使用 TensorFlow 2.0 进行分布式训练

最新推荐文章于 2023-07-04 14:17:29 发布

两个幽灵

最新推荐文章于 2023-07-04 14:17:29 发布

阅读量7.6k

点赞数 7

分类专栏： TensorFlow学习

原文链接：http://www.tensorflow.com

版权

TensorFlow学习专栏收录该内容

17 篇文章 0 订阅

订阅专栏

TensorFlow官方最新翻译：https://www.tensorflow.org/guide/distributed_training?hl=zh-cn，本文的翻译过时了

概览

tf.distribute.Strategy 是一个用于分布式训练的TensorFlow API ，横跨多GPU、多机器或TPU. 通过这个API，经过少量改造，就可以让现存的模型和训练代码支持分布式训练。

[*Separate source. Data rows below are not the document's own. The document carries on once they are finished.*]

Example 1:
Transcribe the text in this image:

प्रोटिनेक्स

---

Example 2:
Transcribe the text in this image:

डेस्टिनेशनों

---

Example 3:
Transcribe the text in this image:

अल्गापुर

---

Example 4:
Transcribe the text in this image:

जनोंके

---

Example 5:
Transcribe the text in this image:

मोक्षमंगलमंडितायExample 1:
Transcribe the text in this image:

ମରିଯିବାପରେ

tf.distribute.Strategy 的设计目标是:

容易使用，支持多种用户，包括研究员、机器学习工程师等等
提供良好的性能、开箱即用
更容易更换策略

tf.distribute.Strategy 能被用于高级API比如 Keras, 也能用于自定义训练循环 (基于TensorFlow的各种计算).

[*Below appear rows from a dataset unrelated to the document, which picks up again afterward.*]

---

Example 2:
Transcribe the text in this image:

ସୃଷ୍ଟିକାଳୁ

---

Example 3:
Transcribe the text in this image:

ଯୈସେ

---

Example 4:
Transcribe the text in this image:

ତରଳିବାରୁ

在TensorFlow 2.0中，可以急切执行程序, 或者使用 tf.function 的图. tf.distribute.Strategy 打算支持这两种执行方式. 尽管在本文中只讨论了训练, 但是该API也可以用于在不同平台上分发评估和预测。

可以通过对代码进行很少的修改来使用 tf.distribute.Strategy , 因为TensorFlow的基础组件可以感知分布式策略. 基础组件包括变量、层、优化器、指标、摘要和检查点.

本文中，我们将解释不同类型的策略，以及在不同情况下怎么使用它们。

# Import TensorFlow
!pip install -q tf-nightly
import tensorflow as tf

ERROR: tensorflow 2.1.0 has requirement gast==0.2.2, but you'll have gast 0.3.3 which is incompatible.

分布式策略的类型

tf.distribute.Strategy 打算涵盖不同方面的许多用例。目前支持其中一些组合，将来还会添加其他组合。那么要在哪些维度上进行组合呢：

同步训练与异步训练：这是通过数据并行性分配训练的两种常用方法。在同步训练中，所有工作节点都同步地对输入数据的不同片段进行训练，并在每个步骤中汇总梯度。在异步训练中，所有工作节点都在独立训练输入数据并异步更新变量。通常情况下，同步训练通过全归约(all-reduce)实现，异步训练通过参数服务实现
硬件平台：您可能希望将训练扩展到一台计算机上的多个GPU或网络中的多台计算机（每个具有0个或多个GPU）或Cloud TPU上。

为了支持这些用例，我们提供了六种策略。下一节将说明当前在TF 2.0中的哪些场景中支持哪些策略。

训练API	Mirrored Strategy	TPU Strategy	MultiWorker Mirrored Strategy	Central Storage Strategy	Parameter Server Strategy	One Device Strategy
	镜像策略	TPU策略	多节点镜像策略	中央存储策略	参数服务器策略	单设备策略
Keras API	支持	实验性支持	实验性支持	实验性支持	计划在2.0后支持	支持
自定义训练循环	实验性支持	实验性支持	计划在2.0后支持	计划在2.0后支持	还不支持	支持
Estimator API	有限支持	不支持	有限支持	有限支持	有限支持	有限支持

注意: 对Estimator只提供了有限支持。基本的训练和验证都是实验性的, 并且高级特征—比如scaffold—没有实现. 如果没有覆盖你想要的场景，我们推荐使用Keras或自定义训练循环.

镜像策略 MirroredStrategy

tf.distribute.MirroredStrategy 支持在单机多GPU上的同步分布式训练. 它在每个GPU设备上创建一个副本. 模型中的每个变量都将在所有副本之间进行镜像。这些变量一起形成一个称为MirroredVariable的概念上的变量。通过应用相同的更新，这些变量彼此保持同步。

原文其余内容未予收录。